A Inteligência Artificial na Psiquiatria

 

O uso da Inteligência Artificial (IA) na Medicina é um tópico de interesse crescente. A discussão do seu impacto na Psiquiatria tem sido tão frequente que a XXV Jornada de Psiquiatria da Aperj (Associação Psiquiátrica do Rio de Janeiro), realizada nos dias 4 e 5 de agosto, trouxe como tema "A Psiquiatria nos Tempos de Inteligência Artificial."

Para trazer mais conhecimento sobre o assunto, conversamos com o psiquiatra e pesquisador Prof. Dr. Ives Cavalcante Passos, que é professor da Faculdade de Medicina na Universidade Federal do Rio Grande do Sul, com relevantes publicações e pesquisas sobre o desenvolvimento e uso da IA no campo da Psiquiatria.

 

  • Dr. Ives, o que já é uma realidade e já se transformou com o uso de plataformas de IA no cenário de tratamento de saúde mental?

Os algoritmos de machine learning são oriundos do campo da inteligência artificial. Eles têm a capacidade de analisar grandes volumes de dados e identificar associações não lineares para ajudar na tomada de decisão.

Brevemente, um algoritmo de machine learning é criado através da análise inicial de um conjunto de dados de "treinamento" para estabelecer um modelo capaz de distinguir indivíduos com relação a um determinado desfecho clínico. Quando essa etapa é concluída, o modelo pode ser aplicado a um novo conjunto de dados. Assim, a precisão da predição do método pode ser avaliada neste novo cenário. Através do uso desses modelos é possível desenvolver calculadoras que estratificam o risco de um determinado indivíduo desenvolver uma doença, ter um prognóstico desfavorável ou responder ao tratamento com uma determinada medicação.

No campo dos transtornos de humor, vários modelos de predição de risco estão sendo desenvolvidos. Há modelos para prever quem irá desenvolver transtorno bipolar, para prever tentativas de suicídio ou quem irá ter prejuízo cognitivo.

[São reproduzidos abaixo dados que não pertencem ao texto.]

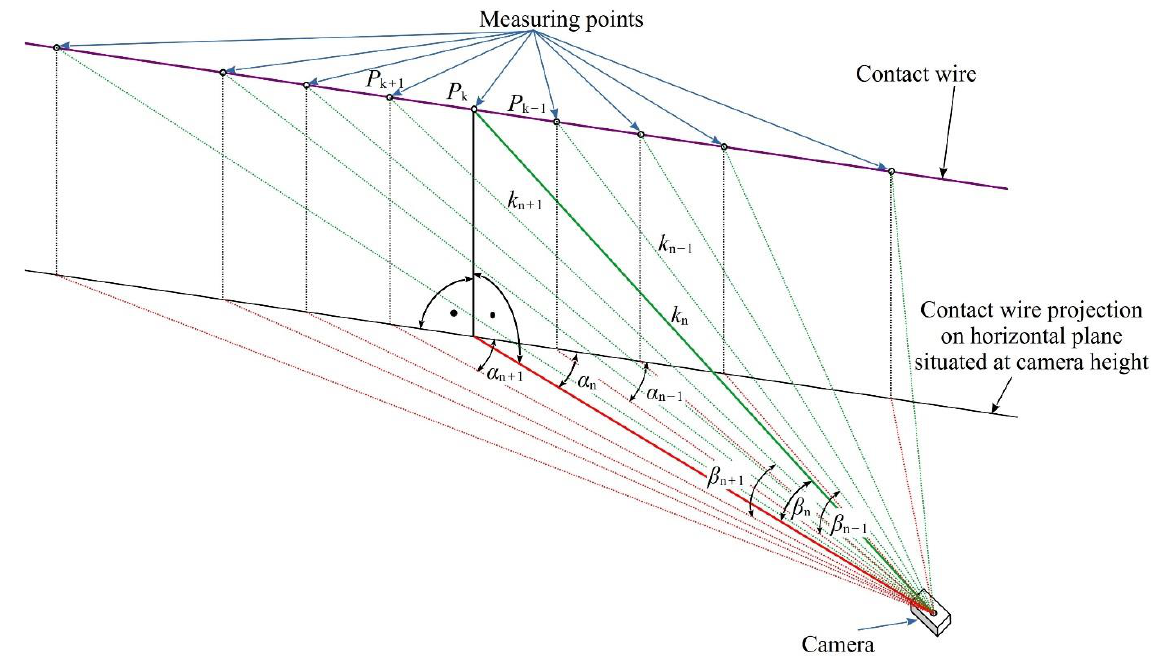
Figure 7. The principle of position monitoring of light points P k on the contact wire in 3D space using 2D imaging camera.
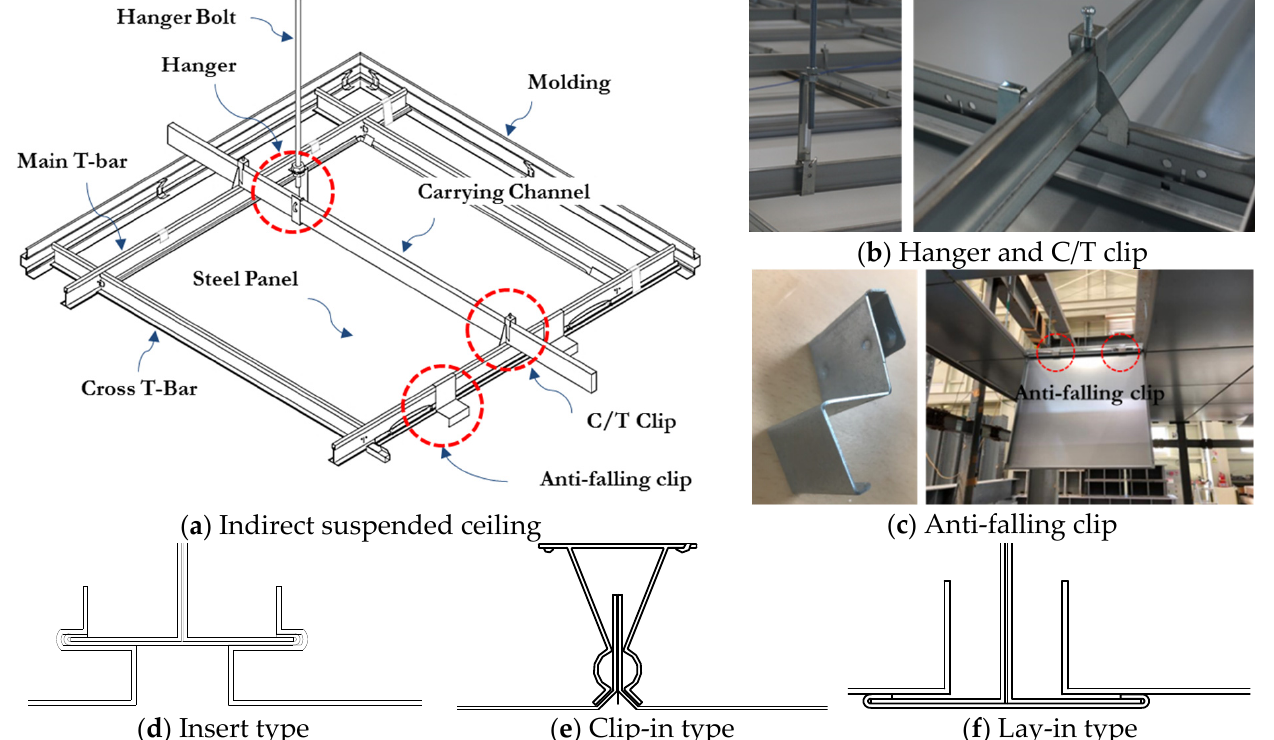
Figure 3. Suspended ceiling system with steel panel in Korea (indirect suspended ceiling). ( a ) Suspended ceiling system with steel panel, ( b ) hanger and carrying channel/T-bar clip (C/T clip), ( c ) anti-falling clip, ( d ) insert type of panel, ( e ) clip-in type of panel, ( f ) and lay-in type of panel.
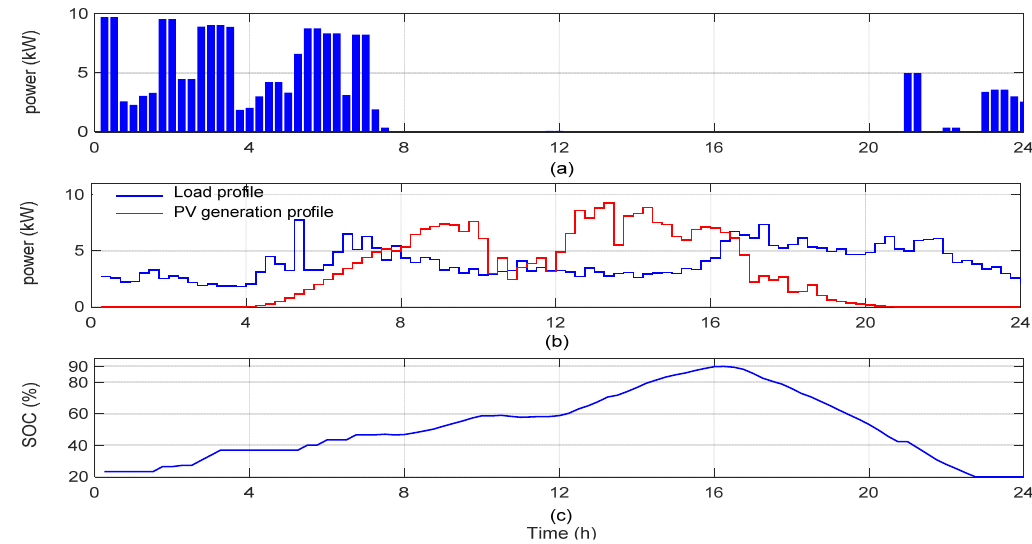
Figure 8. ( a ) Reference values for the power drawn by the MG from the main grid for summer; ( b ) MG’s forecasted load and PV generation profiles; ( c ) Resultant state of charge curve of the BESS.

A ideia é que esses modelos irão ajudar na identificação e intervenção precoce, permitindo o estabelecimento de estratégias preventivas personalizadas.

Além disso, inúmeros modelos têm sido criados com o objetivo de prever resposta ao tratamento. Tais modelos podem ser exibidos como calculadoras para selecionar tratamento. Por exemplo, no caso em que a calculadora prevê que é improvável que um determinado paciente responda a uma intervenção, o médico pode considerar alternativas. Assim, os pacientes se beneficiaram de planos de tratamento mais precisos, evitando períodos prolongados de “tentativa e erro” em busca do tratamento correto.

Na saúde mental, alguns estudos têm proposto calculadoras de resposta ao tratamento para várias intervenções, incluindo antidepressivos, antipsicóticos e psicoterapia.

Embora existam diversos estudos na literatura científica, ainda é necessário mais validação para que possamos usar esses algoritmos na prática diária do nosso consultório.

 

  • Existem preocupações quanto à implementação e forma de uso destas tecnologias, sobretudo em relação a questões éticas e distanciamento da relação médico-paciente. Qual sua percepção sobre este tópico?

 

Sim, existem preocupações éticas relacionadas ao "potencial paciente". Se alguém, por exemplo, recebe uma predição de que irá tentar suicídio nos próximos 3 anos, qual será o impacto na vida social e laboral dessa pessoa? E se essa informação vazar para familiares e colegas do trabalho, qual será o impacto na vida do indivíduo que receber essa predição? Além disso, barreiras ligadas à privacidade e à segurança dos dados ainda devem ser desenvolvidas. A Lei Geral de Proteção dos Dados (LGPD) representa um avanço nesse sentido.

Não encaro o distanciamento da relação médico-paciente como sendo uma barreira visto que esses modelos não se propõem a substituir o psiquiatra e sim auxiliar na tomada de decisões complexas, assim como o escore de Framingham auxilia os cardiologistas.

 

  • Você avalia a IA como um potencial aliada no tratamento da depressão?

 

Sim, ela tem o potencial de auxiliar na tomada de decisão clínica nos seguintes aspectos: 1) previsão de desfechos clínicos, como tentativa de suicídio ou deterioração cognitivo; 2) seleção de tratamentos; 3) previsão de quem desenvolverá depressão; 4) diferencia depressão unipolar de depressão bipolar.